308 East 38th Street,
New York, NY 10016 – (917) 806-0155
THE NOTICE OF PRIVACY PRACTICES DESCRIBES HOW PSYCHOLOGICAL INFORMATION ABOUT YOU MAY BE USED AND DISCLOSED AND HOW YOU CAN GET ACCESS TO THIS INFORMATION. PLEASE REVIEW IT CAREFULLY.
Effective as of March 1, 2022
- Uses and disclosures for treatment, payment and health care operations.
We may use or disclose your protected health information (PHI), for treatment, payment and health care operations purposes with your consent. To help clarify these terms, here are some definitions:
- “PHI” refers to information in your health record that could identify you.
- “Treatment, Payment and Healthcare Operations”
- Treatment is when we provide, coordinate or manage your health care and other services related to your healthcare. An example of treatment would be when we consult another health care provider, such as your family physician or another therapist.
- Payment is when we obtain reimbursement for your health care. Examples of payment are when we disclose your PHI to your health insurer to obtain reimbursement for your health care or to determine eligibility or coverage.
- Health Care Operations are activities that relate to the performance and operation of our practice. Examples of health care operations are quality assessment and improvement activities, business-related matters such as audits and administrative services, and case management and care coordination.
- “Use” applies only to activities within our office such as sharing, employing, applying, utilizing, examining, and analyzing information that identifies you.
- “Disclosure” applies to activities outside of our office, such as releasing, transferring, or providing access to information about you to other parties.
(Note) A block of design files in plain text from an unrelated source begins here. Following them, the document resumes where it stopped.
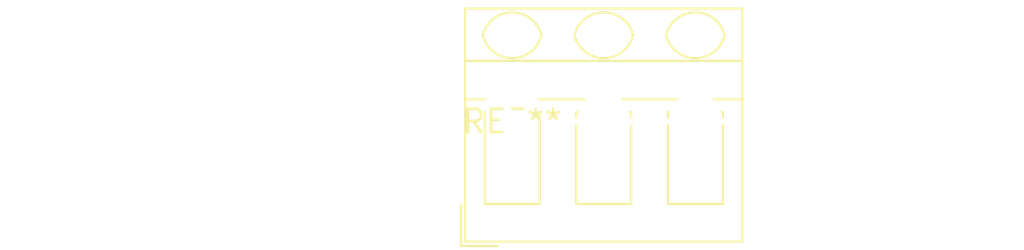
<source format=kicad_pcb>
(kicad_pcb (version 20240108) (generator pcbnew)

  (general
    (thickness 1.6)
  )

  (paper "A4")
  (layers
    (0 "F.Cu" signal)
    (31 "B.Cu" signal)
    (32 "B.Adhes" user "B.Adhesive")
    (33 "F.Adhes" user "F.Adhesive")
    (34 "B.Paste" user)
    (35 "F.Paste" user)
    (36 "B.SilkS" user "B.Silkscreen")
    (37 "F.SilkS" user "F.Silkscreen")
    (38 "B.Mask" user)
    (39 "F.Mask" user)
    (40 "Dwgs.User" user "User.Drawings")
    (41 "Cmts.User" user "User.Comments")
    (42 "Eco1.User" user "User.Eco1")
    (43 "Eco2.User" user "User.Eco2")
    (44 "Edge.Cuts" user)
    (45 "Margin" user)
    (46 "B.CrtYd" user "B.Courtyard")
    (47 "F.CrtYd" user "F.Courtyard")
    (48 "B.Fab" user)
    (49 "F.Fab" user)
    (50 "User.1" user)
    (51 "User.2" user)
    (52 "User.3" user)
    (53 "User.4" user)
    (54 "User.5" user)
    (55 "User.6" user)
    (56 "User.7" user)
    (57 "User.8" user)
    (58 "User.9" user)
  )

  (setup
    (pad_to_mask_clearance 0)
    (pcbplotparams
      (layerselection 0x00010fc_ffffffff)
      (plot_on_all_layers_selection 0x0000000_00000000)
      (disableapertmacros false)
      (usegerberextensions false)
      (usegerberattributes false)
      (usegerberadvancedattributes false)
      (creategerberjobfile false)
      (dashed_line_dash_ratio 12.000000)
      (dashed_line_gap_ratio 3.000000)
      (svgprecision 4)
      (plotframeref false)
      (viasonmask false)
      (mode 1)
      (useauxorigin false)
      (hpglpennumber 1)
      (hpglpenspeed 20)
      (hpglpendiameter 15.000000)
      (dxfpolygonmode false)
      (dxfimperialunits false)
      (dxfusepcbnewfont false)
      (psnegative false)
      (psa4output false)
      (plotreference false)
      (plotvalue false)
      (plotinvisibletext false)
      (sketchpadsonfab false)
      (subtractmaskfromsilk false)
      (outputformat 1)
      (mirror false)
      (drillshape 1)
      (scaleselection 1)
      (outputdirectory "")
    )
  )

  (net 0 "")

  (footprint "TerminalBlock_RND_205-00057_1x03_P5.00mm_45Degree" (layer "F.Cu") (at 0 0))

)

</source>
- Uses and Disclosures Requiring Authorization
We may use or disclosure PHI for purposes outside of treatment, payment, and health care operations when your appropriate authorization is obtained. An “authorization” is written permission above and beyond the general consent that permits only specific disclosures. In those instances when we are asked for operations, we will obtain an authorization from you before releasing this information. We will also need to obtain a separate and specific authorization before releasing your psychotherapy notes. “Psychotherapy notes” are notes we have made about our conversation during a private, group, joint, or family counseling session, which we have kept separate from the rest of your psychological record. These notes are given a greater degree of protection than PHI. In addition, we will obtain an authorization from you before releasing your PHI for any uses and disclosures not described in the Privacy Notice.You may revoke all such authorizations (of PHI or psychotherapy notes) at any time, provided each revocation is in writing. You may not revoke an authorization to the extent that (1) we have relied on that authorization; or (2) if the authorization was obtained as a condition of obtaining insurance coverage, and the law provides the insurer the right to contest the claim under the policy.
- Uses and Disclosures with Neither Consent nor Authorization
We may use or disclose PHI without your consent or authorization in the following circumstances:
- Child Abuse: If, in our professional capacity, we know or suspect that a child under 18 years of age or an intellectually disabled, developmentally disabled, or physically impaired under 21 years of age has suffered or faces a threat of suffering any physical or mental wound, injury, disability or condition of a nature that reasonably indicates abuse or neglect, we are required by law to immediately report that knowledge or suspicion to Child Protective Services.
- Elder and Domestic Abuse: If we have reasonable cause to believe that an elder is being abused, neglected, or exploited or is in a condition which is the result abuse, neglect, or exploitation, we are required by law to immediately report such belief to the local police department.
- Judicial or Administrative Proceedings: If you are involved in a court proceeding and a request is made for information about your evaluation, diagnosis and treatment and the records thereof, such information is privileged under state law and we will not release this information without written authorization from you or your legally appointed representative, or a court order. The privilege does not apply when you are being evaluated for a third party or where the evaluation is court ordered. You will be informed in advance if this is the case.
- Serious Threat to Health or Safety: If we believe that you pose a clear and substantial risk of imminent serious harm to yourself or another person, we may disclose your relevant confidential information to public authorities, the potential victim, other professionals, and/ or your family I order to protect against such harm. If you communicate to us an explicit threat of inflicting imminent and serious physical harm or causing the death of one or more clearly identifiable victims, and we believe you have the intent and ability to carry out the threat, then we are required by law to take one or more of the following actions in a timely manner: 1) take steps to hospitalize you on an emergency basis, 2) establish and undertake a treatment plan calculated to eliminate the possibility that you will carry out the threat, and initiate arrangements for a second opinion risk assessment with another mental health professional, 3) communicate to a law enforcement agency and, if feasible, to the potential victim(s), or victim’s parent or guardian if a minor, all of the following information: a) nature of the threat, b) your identity, and c) the identity of the potential victim(s).
- Worker’s Compensation: If you file a worker’s compensation claim, we may be required to give your mental health information to relevant parties and officials.